Friday, June 19, 2009

Car Seat Installation: FAIL

Did you know four out of five child safety seats is not properly installed for maximum security and safe travel?

Brian and I did nothing to improve that statistic, as we both failed our Safe Kids infant seat inspection last night. :(

We each followed the instructions provided by our car manuals and the Graco infant seat manual, but it turns out those instructions are no where near clear or detailed enough.

Since the RAV4 is a new car, it has the LATCH system that makes installing child safety seats very easy. But what none of the instructions tell you is how and where the LATCH clips are affixed to the hidden metal support bars that make everything safe. So since I installed the car seat on the middle seat -- having read this is the safest place for baby, equidistant from both side-impact sources -- I ended up latching onto two two different LATCH systems, rather than one. So the friendly installation inspector moved my car seat base to the back passenger seat.

Brian's 2001 Diamante missed the LATCH requirements by a year, so he had the tough job of figuring out how to install the infant seat using some contorted arrangement of seat belts. He had done a pretty good job, but the State Trooper who helped him pointed out that he missed a piece to secure the seat belts and his cushy seats made for a loose installation. The solution? Swimmy noodles, of course! Seriously, the trooper started cutting foam swimming noodles to fit under the car seat base, so that the base was tightly secured to support the car seat at the proper 45 degree angle.

Since the LATCH system in my car is easy to maneuver, we feel comfortable removing and re-installing the car seat whenever necessary. For example, this weekend when we'll take our car to the Phillies game with Jess and Dave.

Brian's car, however? No freakin' way.

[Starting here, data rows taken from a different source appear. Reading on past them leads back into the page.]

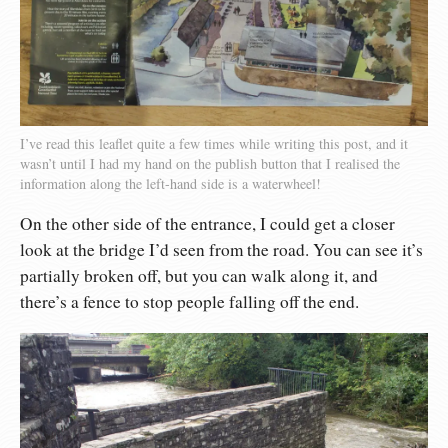
I’ve read this leaflet quite a few times while writing this post, and it
wasn’t until I had my hand on the publish button that I realised the
information along the left-hand side is a waterwheel!
On the other side of the entrance, I could get a closer
look at the bridge I’d seen from the road. You can see it’s
partially broken off, but you can walk along it, and
there’s a fence to stop people falling off the end.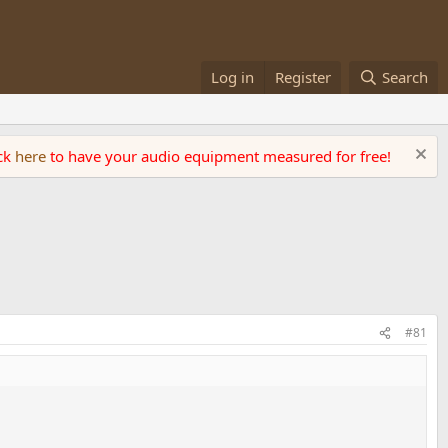
Log in
Register
Search
ick
here
to have your audio equipment measured for free!
#81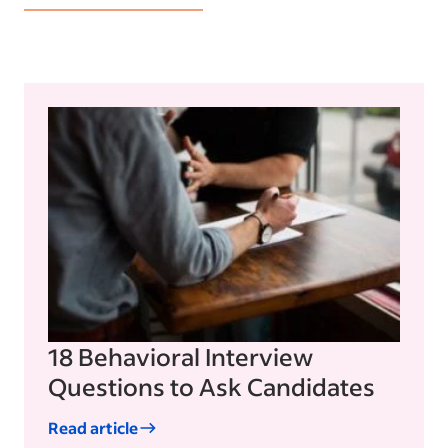
18 Behavioral Interview
Questions to Ask Candidates
Read article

That car seat base ain't moving until baby boy outgrows the infant seat and we have to return to the police station so they can tell us how to properly install a convertible seat.

This is the first baby product that has really surprised me: I can't believe how complicated and difficult-to-install these things are in cars that aren't that old!

Oh, and one other lesson learned. Ironically, I just added a car mirror to our Babies'R'Us registry on Wednesday. It has since been removed. The Trooper cautioned us against using any mirrors, shade screens, etc. because anything not secured to the car by the manufacturer has not been crash tested and could become a projectile or implement of injury in a crash.